Иногда профессор, напротив, в нетерпении разочаровывался в себе. Он делал характерный жест руками, будто отмахивался от недавнего впечатления:
– Сейчас у культурологов так бестолково прочел, что-то я… – Тимаков оттягивал ворот рубашки, мял рукой затылок. Но через полминуты, собравшись, вскидывал голову и говорил:
– Запишите тему.
И в голосе его чувствовалась готовность отдать аудитории и то, что причиталось ей, и то, что недополучили культурологи. Дмитрий Валентинович хотел отдать все. Все, что мог. Им двигала жажда отдавать. Не показывать, подобно Истрину, красоту науки или свою собственную красоту. А отдавать знания, преобразовывать их в нашу энергию, располагая которой мы должны были выстроить будущее.

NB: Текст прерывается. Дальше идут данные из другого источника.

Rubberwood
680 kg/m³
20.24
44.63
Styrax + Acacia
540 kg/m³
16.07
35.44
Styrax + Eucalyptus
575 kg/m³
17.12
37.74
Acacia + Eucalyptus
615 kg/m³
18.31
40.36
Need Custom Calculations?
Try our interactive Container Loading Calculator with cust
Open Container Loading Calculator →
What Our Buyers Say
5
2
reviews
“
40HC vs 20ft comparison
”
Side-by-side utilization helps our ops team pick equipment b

Дмитрия Валентиновича не любил один-единственный человек – Надя Косых. Как-то, после третьей проваленной пересдачи, она сказала нам, что Тимаков приставал. Якобы предложил поцеловаться. А когда Косых отказалась, выдвинул ультиматум: или в выходные она приедет к нему на дачу и получит пятерку, или этот экзамен она не сдаст никогда. Наде никто не поверил. Регина чуть не упала в обморок. Все заплевали Косых и с омерзением махнули на ее бредни рукой. Но меня история повергла в мрачные думы. Я, как и многие пишущие люди, обладала повышенной чувствительностью к этимологии текста. Суть, Косых была слишком глупа. Она имела плоское, непредприимчивое сознание, не способное к воплощению фантастических картин. Надя не могла выдумать событие. Поцелуй… Поцелуй в кабинете, через стену от человечества, способного дернуть дверь без стука в любую секунду. А уж тем более – дача! Эти живописные подробности находились слишком далеко от норм, для рывка в столь тенистые дали, помимо каких бы то ни было мотивов, требовался волевой, взволнованный ум, легко выбивающийся из насущной колеи в драматургию. Надя не стояла и рядом. Однако делиться соображениями мне не захотелось. Ни с Ульяной, ни с Юрой, ни с кем. Описанный случай стал одной из первых моральных дилемм, осознанно пережитых мною в полном одиночестве. Я поняла, что Косых не врет. И поняла, что поняла это только я. Но после некоторых тяжелых размышлений решила не менять своего отношения к любимому преподавателю. И ни с кем решение не обсуждать. Ибо твердость его была заведомо окончательна. Дмитрий Валентинович Тимаков, бесспорно, являлся лучшим преподавателем нашего университета. И умом, и сердцем мы чувствовали, что Тимаков желает каждому своему ученику только самого лучшего. Возможно, желая трахнуть Косых у себя на даче, он просто планировал сделать лучшее из того, что в принципе можно было сделать для Нади.